A realidade que a situação vivida nos últimos meses mostrou foi a importância de manter, actualizar e reforçar os direitos e as condições desta classe, designadamente, através da aprovação de um novo Estatuto que “aparelhe” carreira para fazer frente aos desafios actuais e que a dignifique finalmente pelas funções únicas e essenciais.

O bom funcionamento dos tribunais passa necessariamente pela dotação de melhores condições na carreira dos funcionários judiciários e que tem subjacente a realização do acesso ao direito e a uma tutela jurisdicional efectiva, consagrado na Constituição da República Portuguesa (artigo 20.º). A independência dos tribunais de que nos fala a Constituição (art.º 203.º da CRP) deve ser entendida como circunscrita à protecção de ingerências e pressões dos demais poderes do Estado, em cumprimento do princípio da separação de poderes inscrito no art.º 111.º da CRP. Fora deste âmbito de protecção, fica a (natural) dependência material dos tribunais em relação à Administração, pelo que cabe à administração conferir-lhe os meios, aos operadores judiciários onde se inserem os funcionários judiciais, e assim zelar pela prossecução do interesse público.

Paralelamente, a de Protecção dos Serviços Públicos Essenciais inserida na “ordem pública de protecção”, concretizando a tutela geral do consumidor, criou mecanismos destinados a proteger o utente de serviços públicos essenciais.

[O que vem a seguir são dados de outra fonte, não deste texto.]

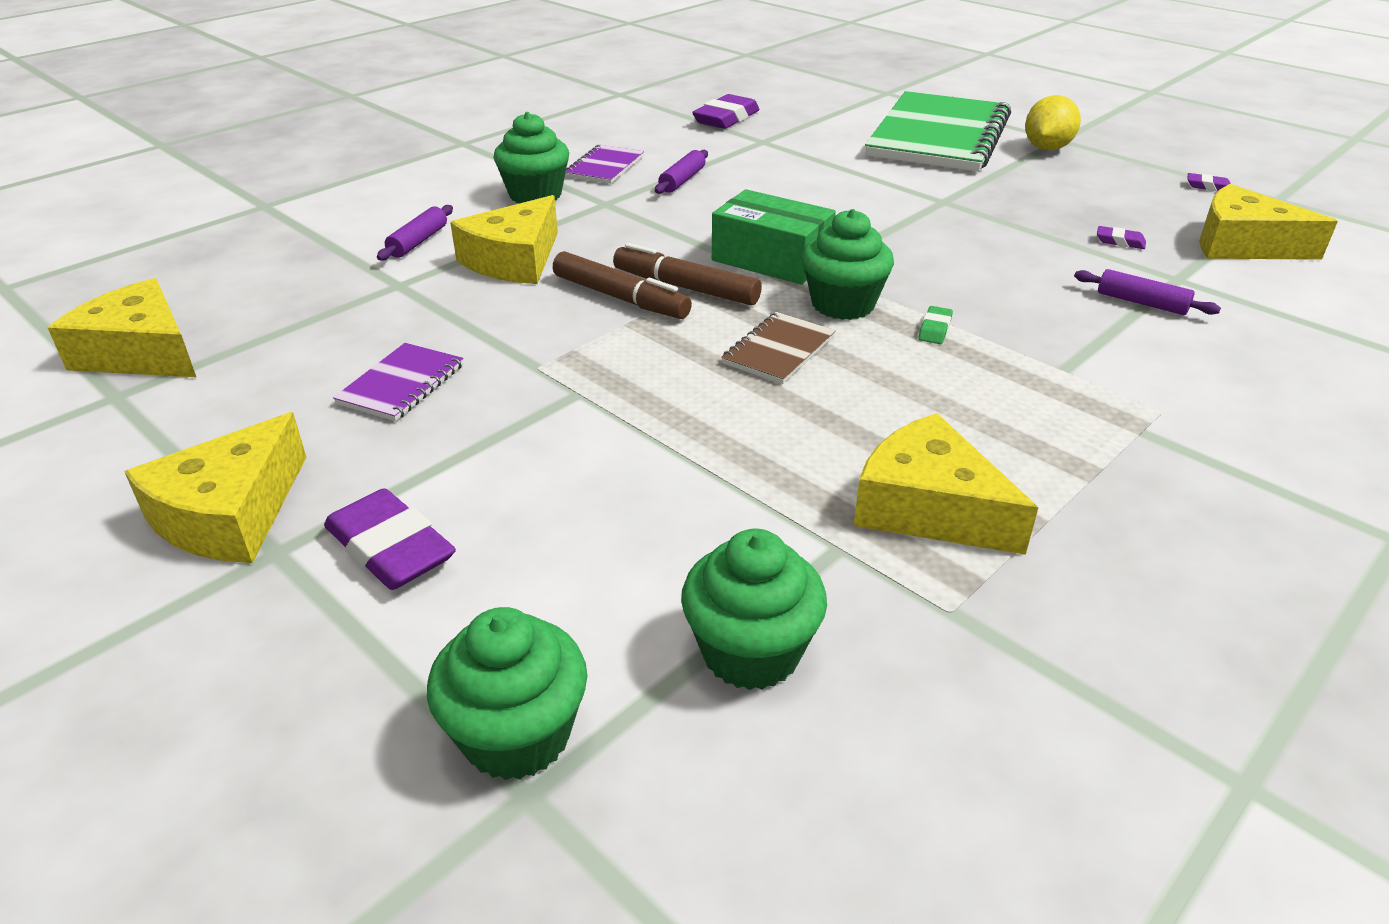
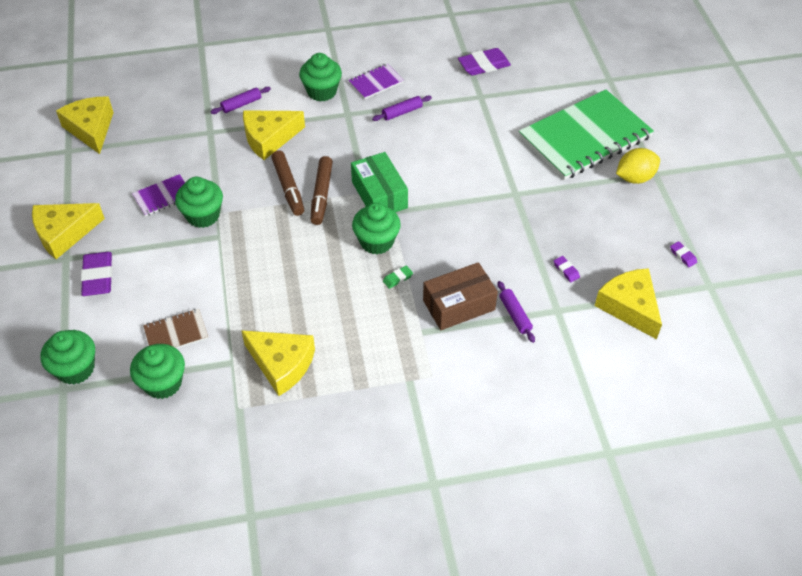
camera: 35 degrees right, 15 degrees up
(512, 379) = (203, 215): none -> green cupcake
(685, 288) = (321, 195): brown marker -> brown marker turned 150 degrees counterclockwise
(778, 350) = (318, 255): brown notebook -> brown notebook (176, 333)
(928, 507) = (282, 364): yellow cheese -> yellow cheese turned 135 degrees clockwise
(1059, 322) = (459, 305): none -> brown box

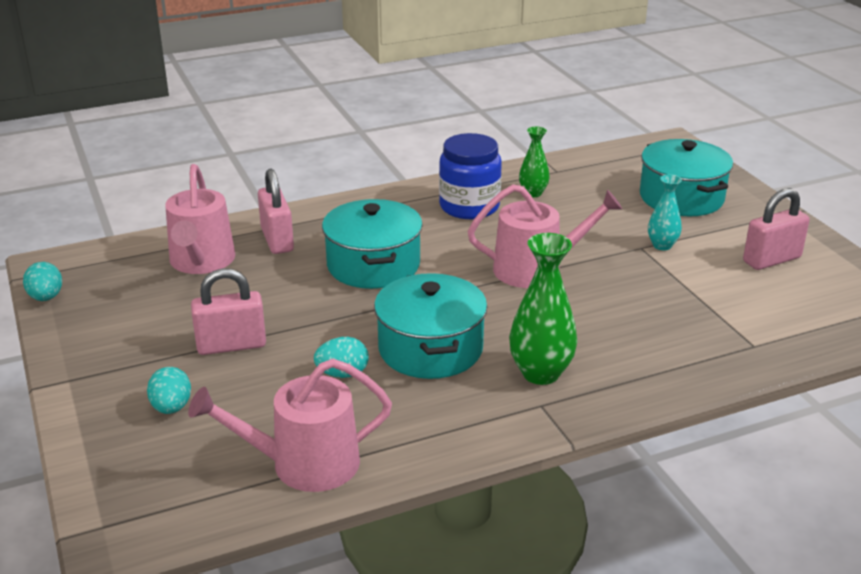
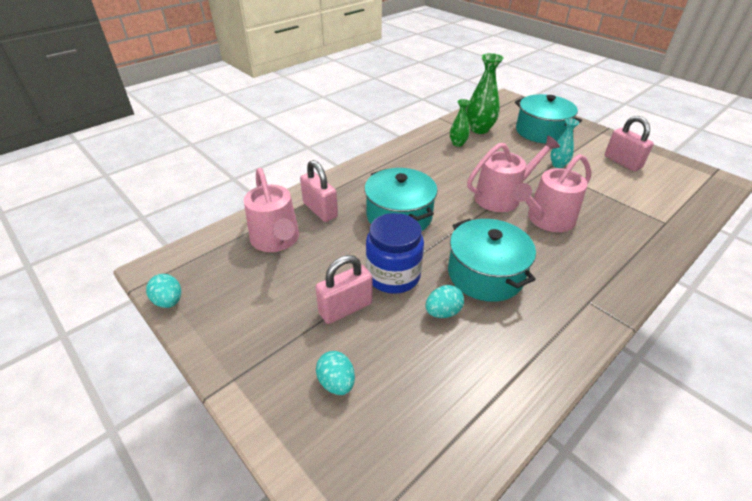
camera: 20 degrees left, 10 degrees up
(304, 464) = (475, 407): pink watering can -> pink watering can (547, 219)
(469, 206) = (427, 160): blue jar -> blue jar (393, 275)
(540, 373) = (568, 275): green vase -> green vase (479, 129)
(771, 260) = (622, 162): pink padlock -> pink padlock turned 75 degrees counterclockwise

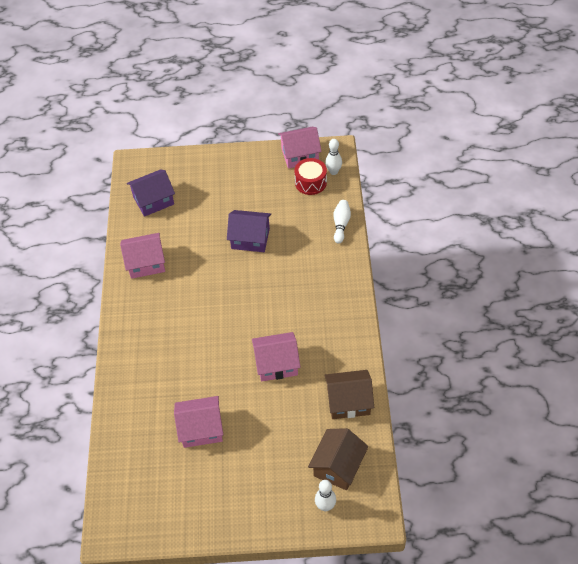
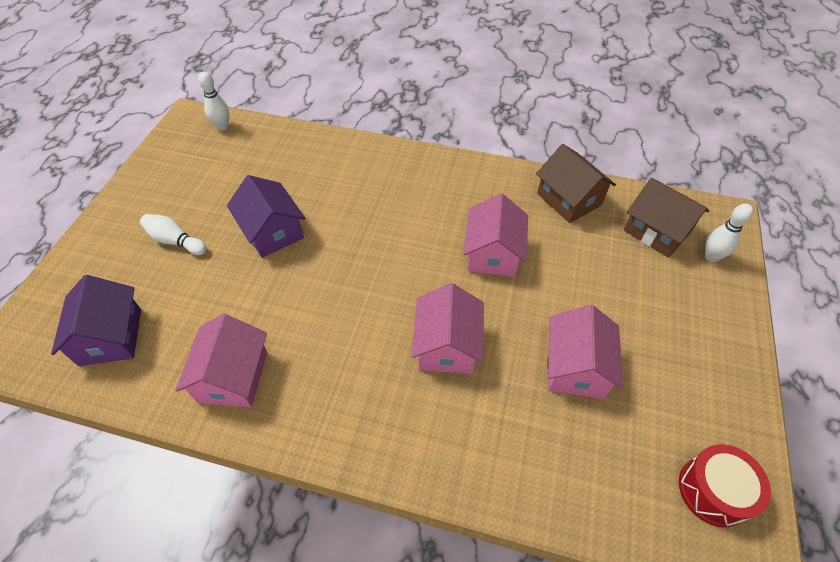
camera: 75 degrees left, 0 degrees up
(250, 238) = (272, 231): purple house -> purple house turned 60 degrees counterclockwise
(300, 155) = (170, 149): pink house -> pink house (447, 345)
(310, 182) = (223, 150): red drum -> red drum (713, 491)
(341, 225) = (309, 141): white bowling pin -> white bowling pin (175, 241)
(348, 401) = (569, 199): brown house -> brown house turned 45 degrees counterclockwise

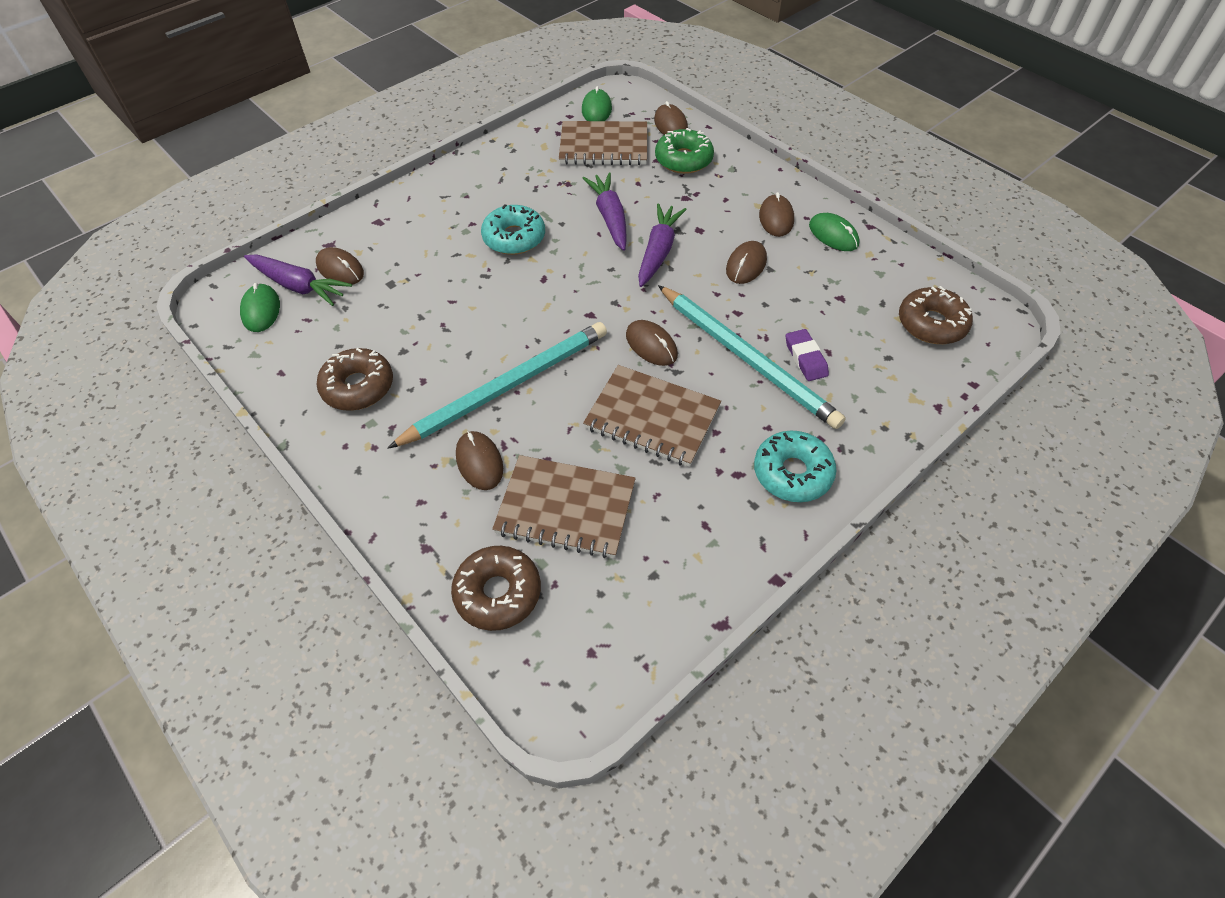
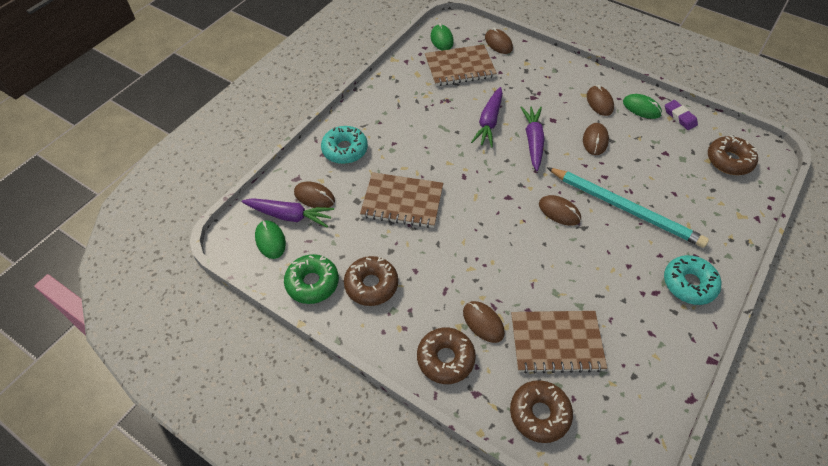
camera: 15 degrees left, 0 degrees up
(407, 496) = (445, 359): none -> brown donut
(507, 386) = (476, 262): turquoise pencil -> none
(514, 238) = (429, 149): turquoise donut -> turquoise donut (345, 150)
(610, 218) = (489, 122): purple carrot -> purple carrot turned 135 degrees counterclockwise
(652, 417) = (583, 264): brown notebook -> brown notebook (402, 201)
(683, 160) = (519, 69): green donut -> green donut (312, 283)
(805, 358) = (662, 201): purple eraser -> purple eraser (679, 117)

E define o “prestador dos serviços (…) toda a entidade pública ou privada que preste ao utente qualquer dos serviços referidos no n.º 2, independentemente da sua natureza jurídica, do título a que o faça ou da existência ou não de contrato de concessão”. Os serviços que os tribunais são chamados a prestar destinam-se a satisfazer necessidades sociais impreteríveis, pois estão em jogo os interesses da liberdade e segurança individual e da segurança colectiva dos cidadãos. O maior indício da essencialidade dos serviços exercidos pelos funcionários dos tribunais reside na marcação de serviços mínimos em períodos de greve.

Perante a notável resposta dada pelos tribunais nesta fase de pandemia, através dos seus trabalhadores, seria preponderante o alargamento do actual elenco de serviços públicos abrangidos pela lei n.º 23/96, de forma a incluir os serviços e funções exercidas nos tribunais. A inclusão dos serviços exercidos pelos Oficiais de Justiça dos tribunais, como serviços essenciais legalmente consagrados pela Lei nº 23/96 de 26/7, será um importante contributo para as condições indispensáveis às necessidades efectivas da justiça, dignificando-se o seu funcionamento diário.

Ao fazer-se este caminho, consubstancia-se uma solução a curto prazo mais eficiente: a Administração Pública continuará a prossecução dos objectivos constitucionalmente consagrados e motivará os funcionários dos tribunais, que merecem já assistir à valorização da sua carreira profissional, através do reconhecimento e enriquecimento do conteúdo funcional das suas atribuições.